Live Review: Steve Martin with the Steep Canyon Rangers,Abigail Washburn in Los Angeles
About three-quarters of the way through his combination hot licks-'n'-laughs show, Steve Martin noted that he was about to perform a "relaxing banjo tune," a bit of a nonsequitur as far as he was concerned. The tune fit its billing just fine at a full Walt Disney Concert Hall , but it was hardly the rarity Martin perceived it to be; judging by his compositions from his album "The Crow" that were performed Wednesday (10/28), the comedian really does have a command of this apparent oddity, the "relaxing banjo tune."
Martin, a bluegrass picker for nearly 50 years, and the Steep Canyon Rangers, an admired bluegrass quintet from Asheville, NC, mesh loopiness and finessed musicianship in fine balance. Jokes fill the 30- or 45-second gaps between songs, most of which are penned by Martin, turning the smiles created by the melodically pleasing music into guffaws.

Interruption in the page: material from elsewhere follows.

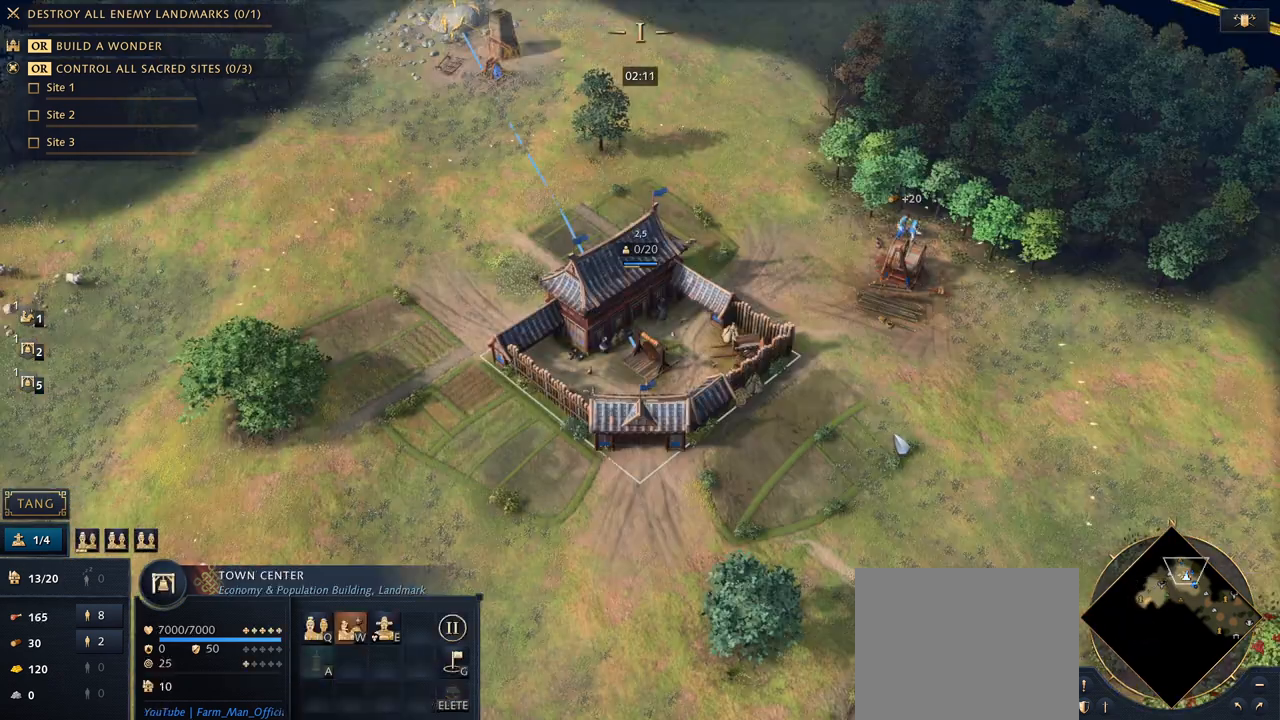
{"keys": [], "mouse": [], "events": [[67, "5", "down"], [133, "q", "down"], [200, "q", "up"], [233, "5", "up"]]}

The songs themselves are serious-minded yet playful and pop-oriented. Martin favors the mid-tempo, pushing "Pretty Flowers," written in waltz time, into a trot, while slowing several of the vehicles that provide room for hot-shot solos. Construction of the songs leans toward the modern rather than traditional banjo and fiddle tunes; after opening with two Irish-rooted tunes, ethnic elements disappeared.
"Pitkin County Turnaround," an uptempo bluegrass tune loaded with deftly executed stops and starts, stood out as his most orchestrated work and one that found the hall swell with richness in sound. He explained the clawhammer (less flashy than the finger-picking of bluegrass, it's mostly a rhythmic mountain style) and played a medley of old-timey classics that oozed with charm.
The jokes mixed the absurd and the obvious with plenty of Hollywood references. One of the best came when he spoke about his desire to chronicle his life in song, but met resistance from his record company when he wanted to title a track "I Think My Masseuse is Too Chatty." It's just not bluesy enough, apparently.
Besides giving the Steep Canyon Rangers a two-song showcase, Martin also brought out Bela Fleck for a three-banjo lineup on the album's title track. Fleck also performed with the opening act: his wife and fellow banjo player/singer Abigail Washburn, whose compelling 45-minute set bounced between Appalachian gospel and blues, traditional Chinese music and some gorgeous music that neither suggested time nor place. Backed by fiddle and cello, Washburn's performance was worldly and refreshing, a bit of genre-hopping bound by integrity.